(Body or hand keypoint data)
___

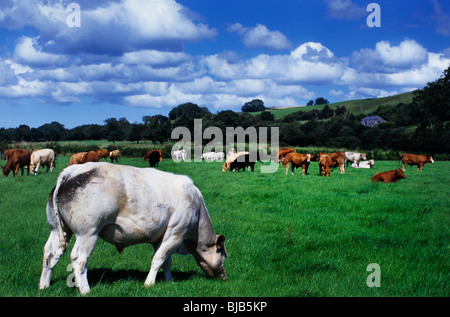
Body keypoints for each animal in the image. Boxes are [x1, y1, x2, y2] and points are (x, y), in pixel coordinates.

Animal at [38, 163, 227, 294]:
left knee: (50, 254)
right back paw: (85, 290)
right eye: (224, 255)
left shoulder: (160, 237)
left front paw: (169, 280)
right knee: (79, 260)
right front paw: (149, 283)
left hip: (57, 229)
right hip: (87, 233)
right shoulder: (176, 233)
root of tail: (73, 170)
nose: (224, 276)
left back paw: (44, 286)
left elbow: (166, 261)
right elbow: (158, 259)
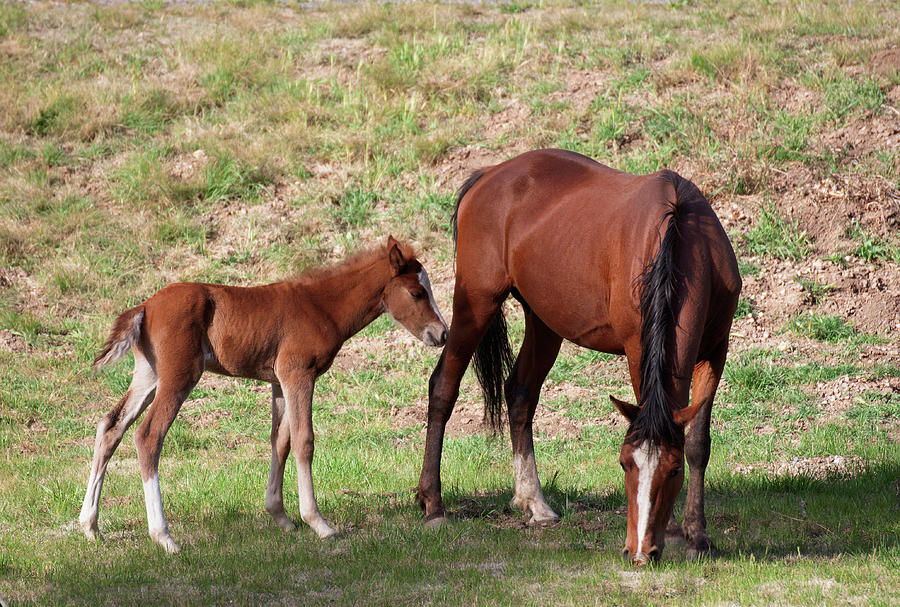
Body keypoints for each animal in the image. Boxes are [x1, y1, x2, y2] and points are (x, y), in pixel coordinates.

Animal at [82, 236, 448, 552]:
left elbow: (280, 440)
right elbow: (304, 440)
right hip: (179, 375)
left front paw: (281, 517)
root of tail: (145, 305)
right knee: (148, 436)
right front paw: (318, 523)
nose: (442, 333)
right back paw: (164, 536)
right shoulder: (298, 373)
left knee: (110, 427)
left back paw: (90, 525)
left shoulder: (278, 382)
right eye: (417, 293)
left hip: (148, 375)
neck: (321, 306)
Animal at [414, 151, 740, 564]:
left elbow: (698, 443)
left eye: (673, 471)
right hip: (476, 302)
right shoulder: (638, 347)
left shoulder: (715, 350)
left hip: (544, 321)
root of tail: (489, 175)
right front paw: (674, 532)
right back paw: (433, 504)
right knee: (444, 385)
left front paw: (697, 535)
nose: (638, 552)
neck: (680, 238)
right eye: (623, 464)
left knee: (519, 393)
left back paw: (534, 502)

___

- BRIEF -
Repeat, without pictures, exactly the lines of the data above from the one containing "right elbow: (158, 259)" through the one containing "right front paw: (318, 523)", including both and adding nothing.

- RESPONSE AREA -
right elbow: (158, 259)
Body keypoints for each animal in the image. Boxes are [x1, y1, x2, y2] and points are (x, y), in pixel coordinates.

Animal at [82, 236, 448, 552]:
left elbow: (280, 440)
right elbow: (304, 440)
right hip: (179, 375)
left front paw: (281, 517)
root of tail: (145, 305)
right knee: (148, 436)
right front paw: (318, 523)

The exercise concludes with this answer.